Extracted records>
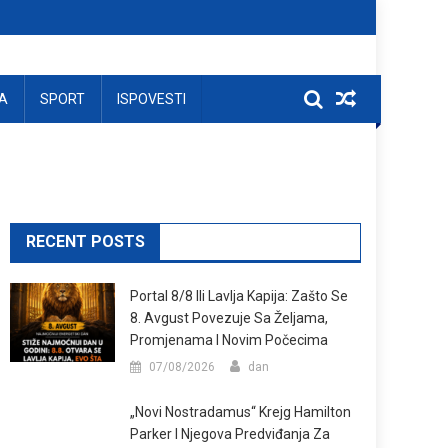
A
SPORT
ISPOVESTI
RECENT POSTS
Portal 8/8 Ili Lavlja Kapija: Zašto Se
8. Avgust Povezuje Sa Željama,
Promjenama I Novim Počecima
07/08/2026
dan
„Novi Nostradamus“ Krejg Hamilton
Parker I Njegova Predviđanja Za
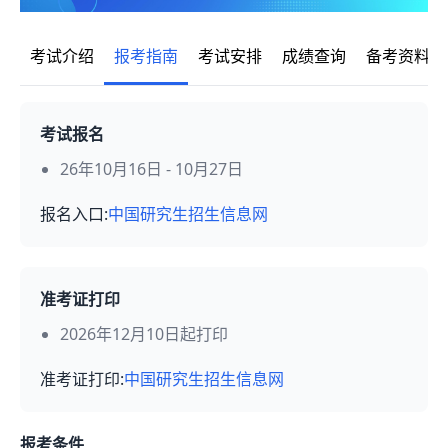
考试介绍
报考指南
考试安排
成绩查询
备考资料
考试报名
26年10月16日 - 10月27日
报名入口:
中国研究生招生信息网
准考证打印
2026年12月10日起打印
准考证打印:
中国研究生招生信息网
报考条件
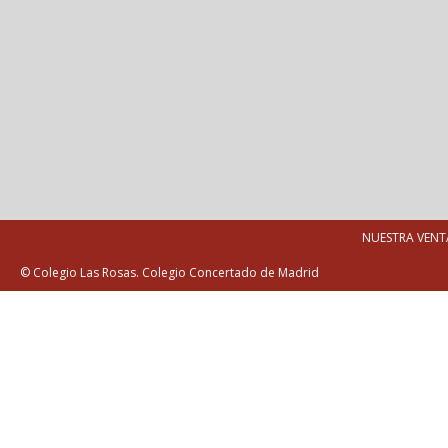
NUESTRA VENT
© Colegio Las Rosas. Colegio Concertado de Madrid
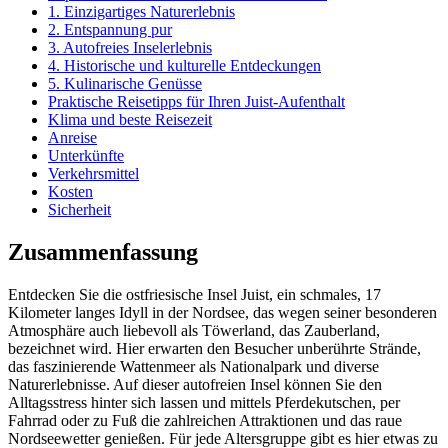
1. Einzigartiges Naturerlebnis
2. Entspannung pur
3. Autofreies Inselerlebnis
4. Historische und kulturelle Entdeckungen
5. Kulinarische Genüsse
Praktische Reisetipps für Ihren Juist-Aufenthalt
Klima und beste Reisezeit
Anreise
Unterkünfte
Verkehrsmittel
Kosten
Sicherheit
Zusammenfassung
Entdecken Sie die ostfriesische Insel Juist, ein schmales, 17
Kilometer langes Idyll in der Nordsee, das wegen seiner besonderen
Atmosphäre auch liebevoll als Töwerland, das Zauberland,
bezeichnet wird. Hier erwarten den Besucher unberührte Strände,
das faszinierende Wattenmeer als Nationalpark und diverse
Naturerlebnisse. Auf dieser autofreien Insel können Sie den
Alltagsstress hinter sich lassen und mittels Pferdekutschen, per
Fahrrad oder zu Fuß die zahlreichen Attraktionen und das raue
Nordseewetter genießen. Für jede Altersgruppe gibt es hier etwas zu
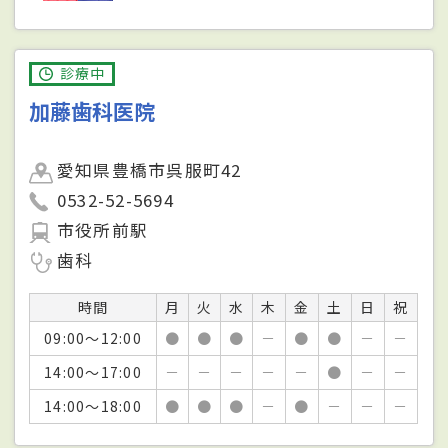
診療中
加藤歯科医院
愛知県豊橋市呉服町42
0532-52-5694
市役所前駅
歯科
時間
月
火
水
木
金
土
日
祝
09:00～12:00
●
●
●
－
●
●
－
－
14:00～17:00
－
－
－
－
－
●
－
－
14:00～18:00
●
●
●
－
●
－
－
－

DIRECTIONS FOR THIS TASK> Make an exact copy of the records shown above, without the pictures.

ANSWER SECTION>
A
SPORT
ISPOVESTI
RECENT POSTS
Portal 8/8 Ili Lavlja Kapija: Zašto Se
8. Avgust Povezuje Sa Željama,
Promjenama I Novim Počecima
07/08/2026
dan
„Novi Nostradamus“ Krejg Hamilton
Parker I Njegova Predviđanja Za
考试介绍
报考指南
考试安排
成绩查询
备考资料
考试报名
26年10月16日 - 10月27日
报名入口:
中国研究生招生信息网
准考证打印
2026年12月10日起打印
准考证打印:
中国研究生招生信息网
报考条件
NUESTRA VENT
© Colegio Las Rosas. Colegio Concertado de Madrid
1. Einzigartiges Naturerlebnis
2. Entspannung pur
3. Autofreies Inselerlebnis
4. Historische und kulturelle Entdeckungen
5. Kulinarische Genüsse
Praktische Reisetipps für Ihren Juist-Aufenthalt
Klima und beste Reisezeit
Anreise
Unterkünfte
Verkehrsmittel
Kosten
Sicherheit
Zusammenfassung
Entdecken Sie die ostfriesische Insel Juist, ein schmales, 17
Kilometer langes Idyll in der Nordsee, das wegen seiner besonderen
Atmosphäre auch liebevoll als Töwerland, das Zauberland,
bezeichnet wird. Hier erwarten den Besucher unberührte Strände,
das faszinierende Wattenmeer als Nationalpark und diverse
Naturerlebnisse. Auf dieser autofreien Insel können Sie den
Alltagsstress hinter sich lassen und mittels Pferdekutschen, per
Fahrrad oder zu Fuß die zahlreichen Attraktionen und das raue
Nordseewetter genießen. Für jede Altersgruppe gibt es hier etwas zu
診療中
加藤歯科医院
愛知県豊橋市呉服町42
0532-52-5694
市役所前駅
歯科
時間
月
火
水
木
金
土
日
祝
09:00～12:00
●
●
●
－
●
●
－
－
14:00～17:00
－
－
－
－
－
●
－
－
14:00～18:00
●
●
●
－
●
－
－
－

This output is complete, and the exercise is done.